I risultati dell’esperimento di Stanford: la deindividuazione
Philip Zimbardo scoprì, tramite gli eventi di questo drammatico esperimento, i risultati del processo della deindividuazione: alcuni individui, inseriti all’interno di un gruppo nei quali sono portati a rispettare uno specifico ruolo, smarriscono nel tempo la propria identità, amalgamandola con quella degli altri.
Si perde, quindi, il senso di responsabilità personale, si riduce la consapevolezza delle conseguenze dei propri comportamenti, si riduce il senso di colpa e la vergogna, in quanto ci si convince che ciò che si agisce sia dovuto al fatto di star perseguendo gli scopi del gruppo stesso.
L’Effetto Lucifero
Il risultato più importante di questo studio fu senza dubbio quello che gli sperimentatori chiamarono Effetto Luficero.
Nel 2007, Philip Zimbardo scrisse un saggio intitolato proprio “Effetto Lucifero: Cattivi si diventa?”, nel quale approfondiva i risultati dell’esperimento di Stanford.
Utilizzando la metafora di Lucifero, ovvero che da essere il più bello e luminosi degli angeli divenne il signore dei diavoli e dei demoni, Zimbardo vuole sottolineare come ognuno di noi possa trasformarsi radicalmente e perdere addirittura la propria identità, se inserito in uno specifico contesto e in un gruppo.
Lo psicologo evidenzia come non solo le caratteristiche interne dell’individuo corroborino alla nascita di condotte violente e antisociali, ma anche le influenze ambientali, dapprima sottovalutate.
Critiche all’esperimento
L’esperimento carcerario di Stanford fu duramente criticato dalla comunità scientifica per diversi motivi.
In primis, i risultati della ricerca non vennero fatti analizzare da altri psicologi, così come gli standard richiedono, ma furono subito pubblicati.
Inoltre, il campione scelto di partecipanti (24) era troppo piccolo e troppo poco eterogeneo.
A onor del vero, nel 2001 due psicologi inglesi, il Prof. Steve Reicher e il Prof. Alex Haslam, provarono a replicare l’esperimento, ottenendo risultati simili anche se opposti: in tal caso furono i carcerati ad agire violenza sulle guardie.
Riflessioni conclusive
L’esperimento del Prof. Zimbardo porta alla luce una dinamica umana molto controversa: l’influenza che i gruppi sociali hanno sull’individuo.
Tutti noi, infatti, se inseriti all’interno di un contesto specifico, di una comunità, di un team, tendiamo inconsciamente a rispettare le regole condivise, a ragionare in maniera più “collettiva”, perseguendo gli scopi comunitari.

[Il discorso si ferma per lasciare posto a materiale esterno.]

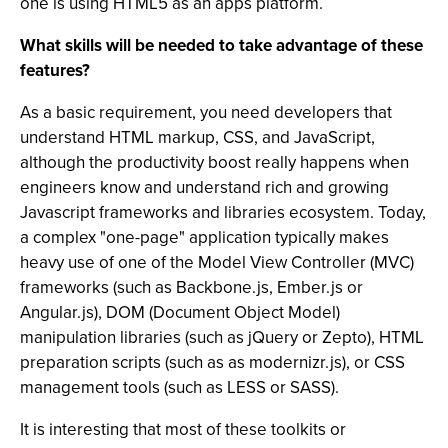
one is using HTML5 as an apps platform.
What skills will be needed to take advantage of these
features?
As a basic requirement, you need developers that
understand HTML markup, CSS, and JavaScript,
although the productivity boost really happens when
engineers know and understand rich and growing
Javascript frameworks and libraries ecosystem. Today,
a complex "one-page" application typically makes
heavy use of one of the Model View Controller (MVC)
frameworks (such as Backbone.js, Ember.js or
Angular.js), DOM (Document Object Model)
manipulation libraries (such as jQuery or Zepto), HTML
preparation scripts (such as as modernizr.js), or CSS
management tools (such as LESS or SASS).
It is interesting that most of these toolkits or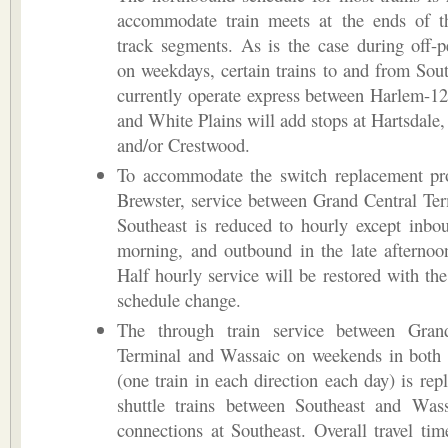
accommodate train meets at the ends of th
track segments. As is the case during off-
on weekdays, certain trains to and from Sout
currently operate express between Harlem-12
and White Plains will add stops at Hartsdale,
and/or Crestwood.
To accommodate the switch replacement pro
Brewster, service between Grand Central Te
Southeast is reduced to hourly except inbo
morning, and outbound in the late afternoo
Half hourly service will be restored with the
schedule change.
The through train service between Gran
Terminal and Wassaic on weekends in both 
(one train in each direction each day) is rep
shuttle trains between Southeast and Wass
connections at Southeast. Overall travel ti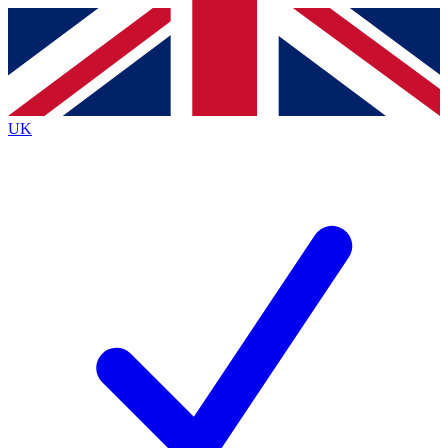
Contact me with news and offers from other Future brands
By submitting your information you agree to the
Terms & Conditions
and
Privacy Policy
and are aged 16 or over.
UK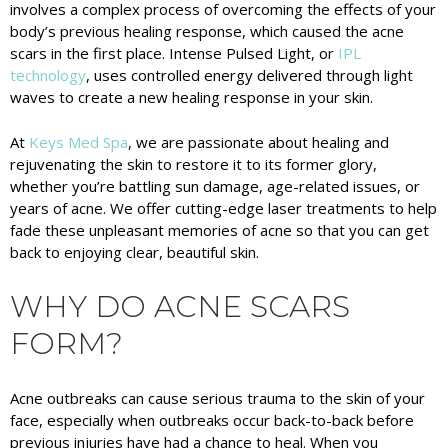
involves a complex process of overcoming the effects of your
body’s previous healing response, which caused the acne
scars in the first place. Intense Pulsed Light, or
IPL
technology
, uses controlled energy delivered through light
waves to create a new healing response in your skin.
At
Keys Med Spa
, we are passionate about healing and
rejuvenating the skin to restore it to its former glory,
whether you’re battling sun damage, age-related issues, or
years of acne. We offer cutting-edge laser treatments to help
fade these unpleasant memories of acne so that you can get
back to enjoying clear, beautiful skin.
WHY DO ACNE SCARS
FORM?
Acne outbreaks can cause serious trauma to the skin of your
face, especially when outbreaks occur back-to-back before
previous injuries have had a chance to heal. When you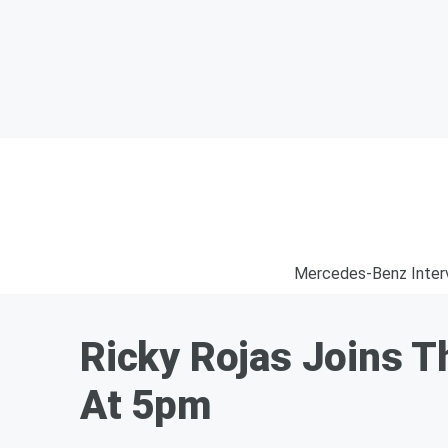
Mercedes-Benz Inter
Ricky Rojas Joins Th
At 5pm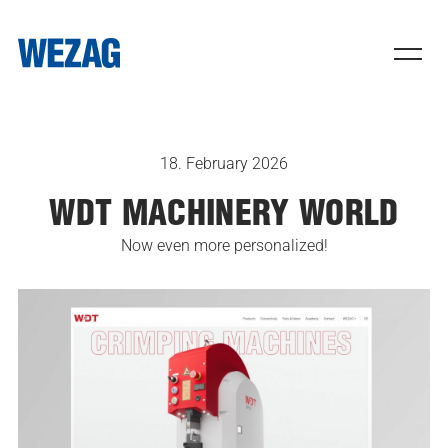
18. February 2026
WDT MACHINERY WORLD
Now even more personalized!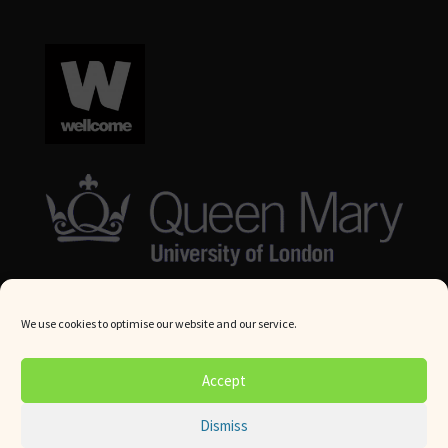
We use cookies to optimise our website and our service.
© Queen Mary University London 2024. All rights reserved.
Accept
Website by
Square Eye Ltd
.
Dismiss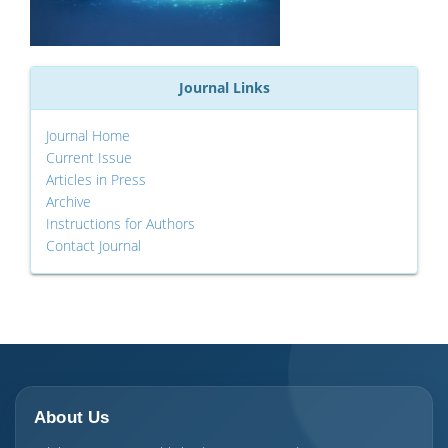
Journal Links
Journal Home
Current Issue
Articles in Press
Archive
Instructions for Authors
Contact Journal
About Us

Banalmente, possiamo notare questo effetto anche durante una semplice serata in amicizia, senza per forza scomodare carceri o altri luoghi: quando siamo circondati da amici, la nostra individualità si mescola con quella degli altri, portandoci ad agire e a pensare come gruppo.
Qual è il rischio quindi?
Se questo status collettivo permane per troppo tempo, il pericolo è quello di perderci e di smarrire la nostra identità: qualora gli scopi del gruppo diventino violenti, irrispettosi, contro l’etica, la morale e la legge, tutto questo potrebbe portare i soggetti fragili a seguire inconsapevolmente il “branco” e compiere quindi anche azioni illegali, come purtroppo accade in alcuni gruppi di ragazzi.